P.S. There is very little with which I could disagree in President Obama’s Shaker Heights presentation, but there were two comments he made which gave me extra consideration. One such statement was a remark about how people in unions are not actually receiving pay increases because their health care costs are going up faster than their salaries. The truth is, this problem is affecting all employees, both union and non-union. Likewise, I agreed with his assertion that the Cleveland Clinic is a world class health center, but I am unconvinced that it is the model of efficiency for our own health system. If you drove down the road an hour (within Stark County), the cost of your open heart procedure could be almost $100,000 less than it might be at the Cleveland Clinic. That is why we need known pricing and transparency. Our health system is ready to compete -- we must change our manner of educating consumers so that our businesses outside of health care can compete globally.

Monday, July 13, 2009

July 8th
Headed off for some vacation, but before taking off, wanted to play some catch up from a few stories from 2009…

From JC: Miracle Workers

Summary from 55 days of ER/ICU/Community Care/Rehab:

I could go on forever…but let me summarize:
~Dr. Catalano and the ER staff were so helpful
~I equate the care I received at CCC to ICU and ICU to the best
~CCC/rehab colleagues are miracle workers. I am confident that my husband would not have walked again without Mike,Amanda,Maggie and Carol
~Outpatient therapy continued to work their magic

From CB:
Three surgeries this past year, the last from Dr. Palutsis, he was excellent. The whole hospital, atmosphere was just unbelievable.

Just wanted to recognize certain people. Bob Mick night shift, the rest of nurses on # East and Lori in Nuclear medicine, she was right there by my side and she was wonderful.

Anonymous: Thank You to my doctors. Dr Kolb, Dr.

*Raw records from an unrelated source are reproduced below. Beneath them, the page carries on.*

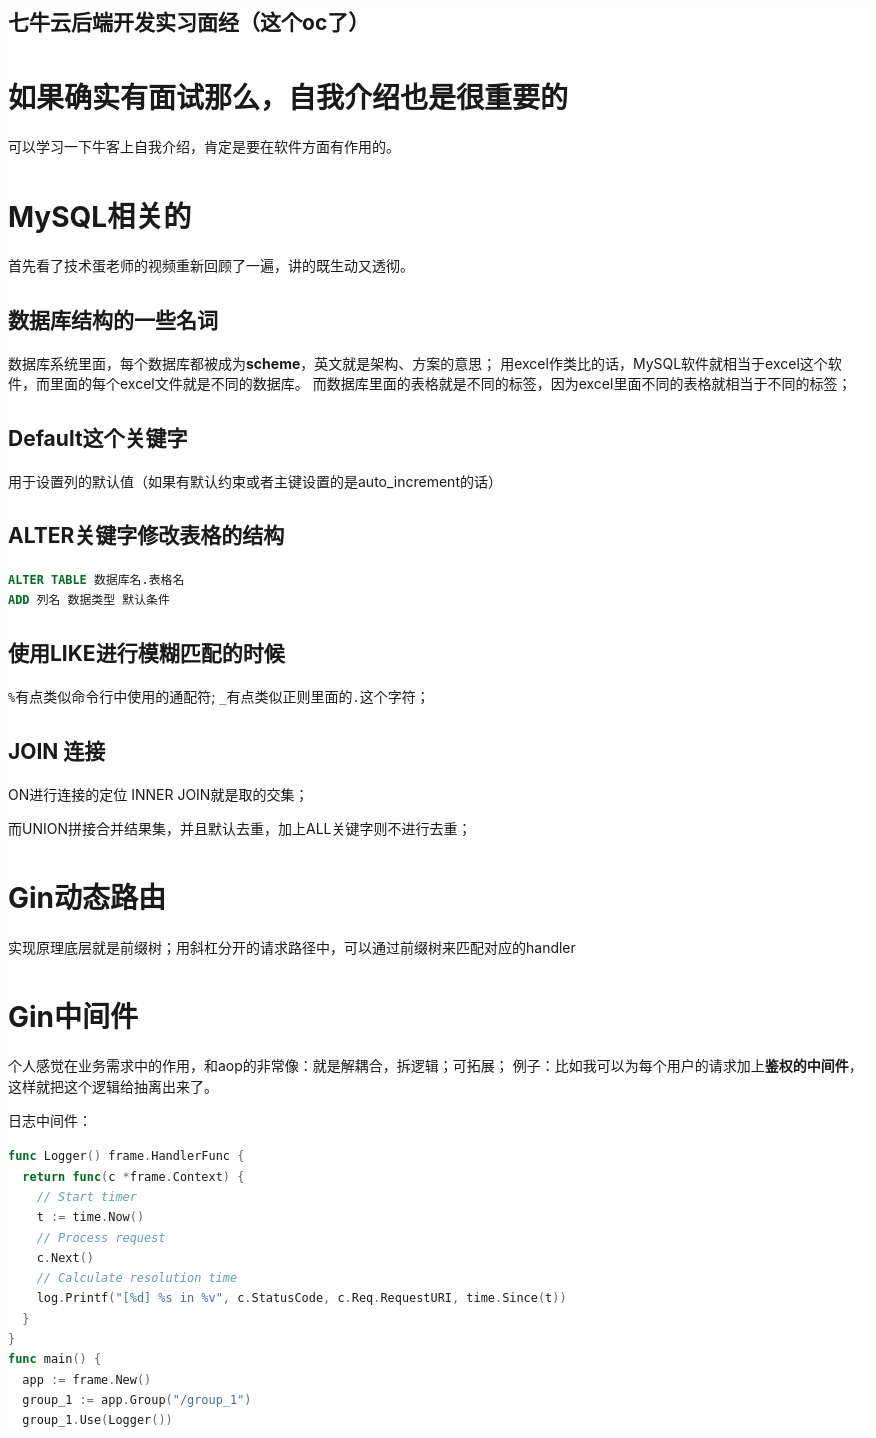 
## 七牛云后端开发实习面经（这个oc了）



# 如果确实有面试那么，自我介绍也是很重要的
可以学习一下牛客上自我介绍，肯定是要在软件方面有作用的。

# MySQL相关的
首先看了技术蛋老师的视频重新回顾了一遍，讲的既生动又透彻。

## 数据库结构的一些名词
数据库系统里面，每个数据库都被成为**scheme**，英文就是架构、方案的意思；
用excel作类比的话，MySQL软件就相当于excel这个软件，而里面的每个excel文件就是不同的数据库。 而数据库里面的表格就是不同的标签，因为excel里面不同的表格就相当于不同的标签；

## Default这个关键字
用于设置列的默认值（如果有默认约束或者主键设置的是auto_increment的话）

## ALTER关键字修改表格的结构
```sql
ALTER TABLE 数据库名.表格名
ADD 列名 数据类型 默认条件
```

## 使用LIKE进行模糊匹配的时候
`%`有点类似命令行中使用的通配符;
`_`有点类似正则里面的`.`这个字符；

## JOIN 连接
ON进行连接的定位
INNER JOIN就是取的交集；

而UNION拼接合并结果集，并且默认去重，加上ALL关键字则不进行去重；

# Gin动态路由
实现原理底层就是前缀树；用斜杠分开的请求路径中，可以通过前缀树来匹配对应的handler

# Gin中间件
个人感觉在业务需求中的作用，和aop的非常像：就是解耦合，拆逻辑；可拓展；
例子：比如我可以为每个用户的请求加上**鉴权的中间件**，这样就把这个逻辑给抽离出来了。

日志中间件：
```go
func Logger() frame.HandlerFunc {
  return func(c *frame.Context) {
    // Start timer
    t := time.Now()
    // Process request
    c.Next()
    // Calculate resolution time
    log.Printf("[%d] %s in %v", c.StatusCode, c.Req.RequestURI, time.Since(t))
  }
}
func main() {
  app := frame.New()
  group_1 := app.Group("/group_1")
  group_1.Use(Logger())
```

Byers, Dr. Johnson and Dr. Singh

Tuesday, July 7, 2009

It Has Been A While

It has been awhile… but my inspiration to Blog was triggered by a card received from a patient. It made my day and I am sure it will make others'. It was that simple reminder why we are all here. In the midst of all the distractions and interruptions that divert our focus, a reminder that the patient should be at the center of all we do was and is a good thing.

In her card, M.D. writes:

“I have been to the hospital and to several doctors' offices many times…recently I became very ill and visited the ACH emergency (department)…I was treated with compassion and kindness and felt so comfortable with my care…I never met a doctor who made me feel he had all the time I needed to answer all of my questions and really cared about me, as (did) Dr. Bosch…I will always be grateful…the nurses couldn’t have been more attentive and their kindness will always be appreciated…a special thank you to Rhonda and Debbie…I am so proud to let others know what a great emergency room and hospital we have in our community."

Great work. Glad to be part of the ACH family.